Besides, such phony enticements would ignore the very thing that makes The Dakota Winters the extremely satisfying read that it is. It was precisely the quiet energy that hums beneath the surface of protagonist Anton Winter’s day-to-day activities in the last twelve months of his famous neighbour John Lennon’s life that kept the book in my hand and the smile on my face throughout its 300-odd pages.
We begin in January of 1980, with twenty-three-year-old Anton’s return to New York’s Upper West Side, after a bout with malaria cuts short his stint with the Peace Corps in Gabon. Waiting for him in the family home in the landmark Dakota apartment house is his father Buddy Winter, a renowned comedian and former TV talk-show host who is remembered most vividly for having recently walked off his show in an apparent nervous breakdown. Buddy wants to reconnect with his son, but he’s also anxious for Anton, who grew up largely on-set and had an education in how a talkshow works, to help him in his bid to return to the late-night airwaves.
The story’s central conflict is clear from the start: Anton, who has already tried to strike out on his own, doesn’t relish the role of assistant to his old man. But Barbash has no appetite for the usual dysfunctional family tropes. Buddy walked out on his family as well as his show, spending months travelling alone, but by the time we meet them all he has managed to stitch himself back into the family unit. The titular Dakota Winters are a mostly loving clan of five, who accompany each other to the various to-do events of the day (the 1980 Winter Olympics in nearby Lake Placid, a Ted Kennedy presidential campaign fundraiser), support each other through a period of emotional healing and financial hardship, and seem to genuinely enjoy each other’s company. Anton seems more pleased than dismayed when network execs interested in the show catch wind of his budding friendship with the family’s reclusive fellow Dakota tenant John Lennon, and he’s enlisted to feel John out about a possible reunion with his old band mates the Beatles on Buddy’s programme.

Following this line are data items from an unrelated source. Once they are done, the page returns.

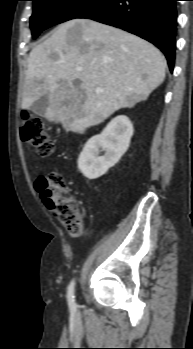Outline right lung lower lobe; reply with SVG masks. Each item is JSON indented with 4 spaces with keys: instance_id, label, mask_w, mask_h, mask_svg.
<instances>
[{
    "instance_id": "right-lung-lower-lobe-1",
    "label": "right lung lower lobe",
    "mask_w": 193,
    "mask_h": 349,
    "mask_svg": "<svg viewBox=\"0 0 193 349\" xmlns=\"http://www.w3.org/2000/svg\"><path fill=\"white\" fill-rule=\"evenodd\" d=\"M178 0H98L77 18L124 29L156 45L173 71Z\"/></svg>"
}]
</instances>
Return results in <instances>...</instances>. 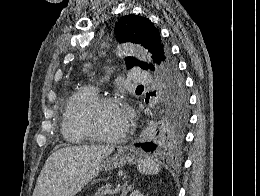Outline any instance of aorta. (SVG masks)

The arc of Lennon’s last year is a perfect parallel to Buddy’s story. While Buddy patches together the final pieces of his professional and personal lives , Lennon begins his own creative rebirth after a self-imposed exile.”
Anton’s relationship with a fictionalised Lennon is Barbash’s most ambitious creative leap. It’s a double-edged sword to have a legend like John Lennon wandering through the pages of The Dakota Winters. Lennon and his wife Yoko Ono are like two celebrity guests at a party filled mostly with unknowns; you might spend hours having perfectly stimulating conversations with complete strangers, but you’ll spend the night wondering where Those Two are and what they’re up to. To make a supporting character out of a cultural icon, the author must walk quite a tightrope, balancing readers’ expectations of the witty and sensitive Beatle John against the far more prickly personality found in more than one Lennon biography (among them Albert Goldman’s exhaustive exercise in character assassination The Lives of John Lennon). It’s uncanny how completely he succeeds: like moviegoers watching a great actor embody a role in a celebrity biopic, readers might have to remind themselves at times that what they’re viewing isn’t the real deal (though some might be shocked to learn that the novel’s most unlikely chapter, in which Lennon takes a sea voyage to the tropics and ends up piloting his yacht through a life-threatening squall, is based on real events).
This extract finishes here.